I can understand how people get very emotional about getting a diagnosis of cancer and going into this rather alien environment that is a hospital. I spent about ten days on the ward and I used to chat to my fellow patients and some of them were very anxious. It is scary being on your own, away from family & friends, especially if you were in a specialist centre a long way from your own home as we were.
This sense of isolation that someone with a rare disease feels is one of the important lessons I learnt from my experience. Even on the ward of this specialist hospital we were all in different situations and different stages of our life with disease. Some had been in and out of hospital over several years with complications. All of us had had life changing experiences. (I almost forgot that I was in the same situation as them and typed ‘them’ instead of ‘us’!).
I found myself observing the activity within the ward, watching the interaction of staff & patients. I had spent some time working in change management in the NHS & in quality improvement. Here was my opportunity to experience it first-hand. It was an interesting experience being a patient and then as I recovered, an observer.
The thing that made the biggest impression on me was the need for good communications about what was going to happen to us and also the need for emotional & psychological support for both patients & relatives’/carers while we are in hospital & on our return to our home.
It is a shock being told you have cancer.

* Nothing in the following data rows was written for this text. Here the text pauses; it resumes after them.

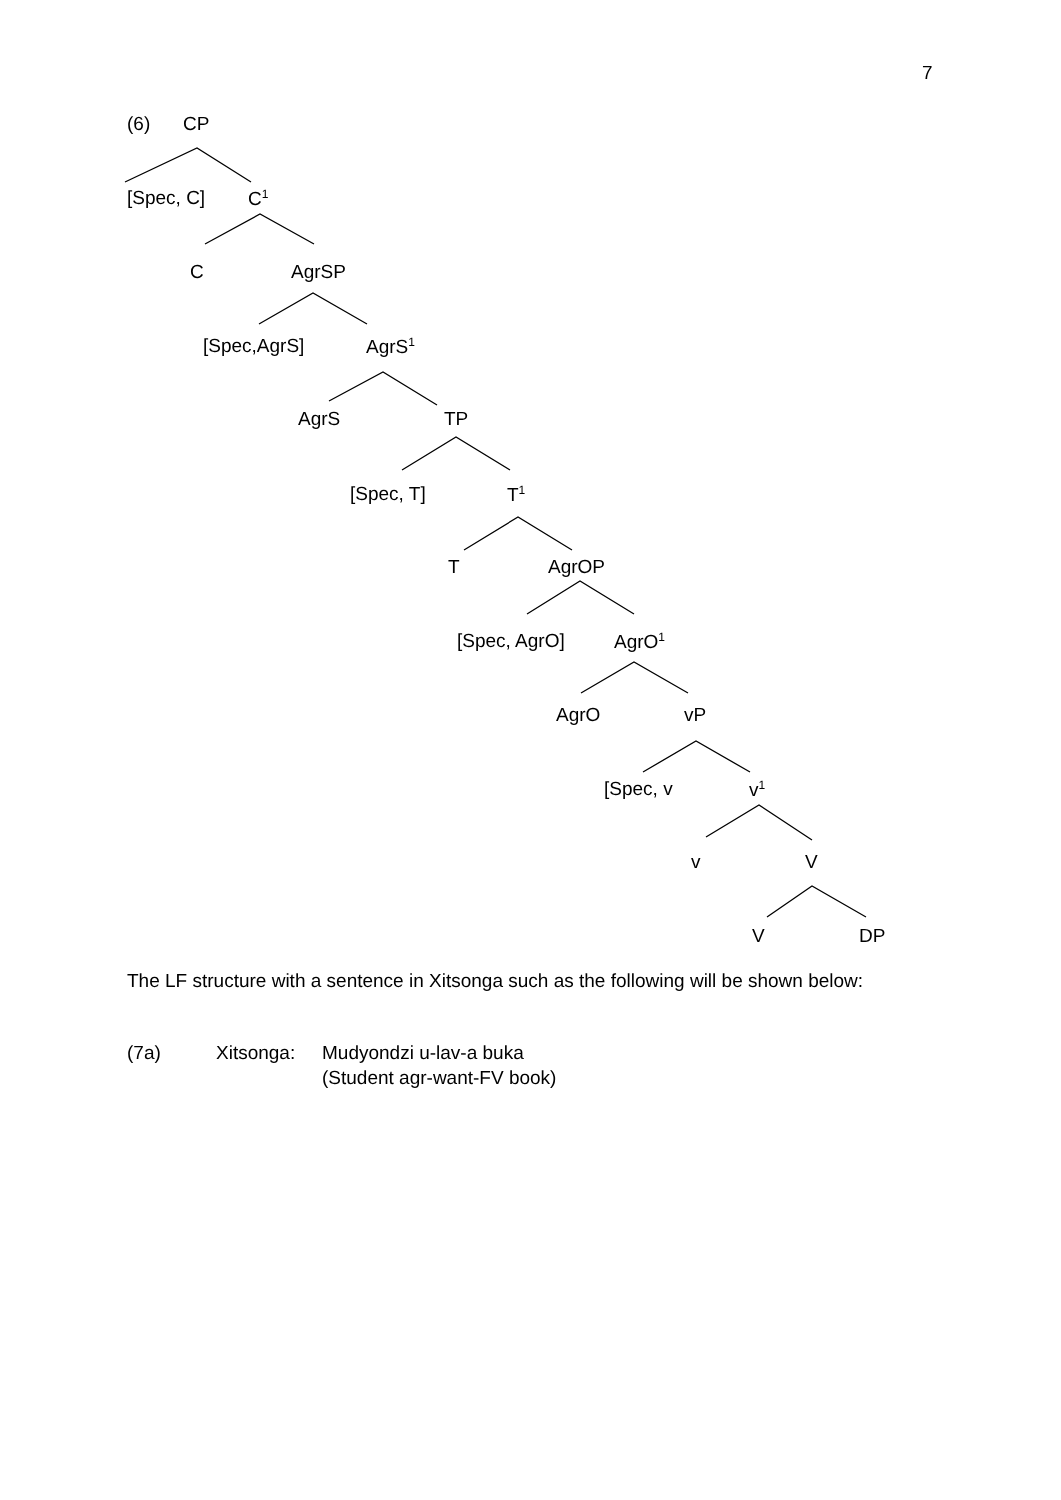7
(6) CP
[Spec, C] C<sup>1</sup>
C AgrSP
[Spec,AgrS] AgrS<sup>1</sup>
AgrS TP
[Spec, T] T<sup>1</sup>
T AgrOP
[Spec, AgrO] AgrO<sup>1</sup>
AgrO vP
[Spec, v v<sup>1</sup>
v V
V DP
The LF structure with a sentence in Xitsonga such as the following will be shown below:
(7a) Xitsonga: Mudyondzi u-lav-a buka
(Student agr-want-FV book)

It is a shock going into hospital. It is a shock going home. When you have a rare disease, it is an even bigger shock as there isn’t any local knowledge about your condition. Clinicians may only see one example in their working lives and that is you! You probably know more about it than they do.
By the way I discovered that a friend of 45 years also had the same cancer as I did so perhaps my statement is a bit of a generalisation.
So, these are my thoughts on Rare Disease Day Feb 29th 2020.
Please provide more emotional & psychological support for rare diseases.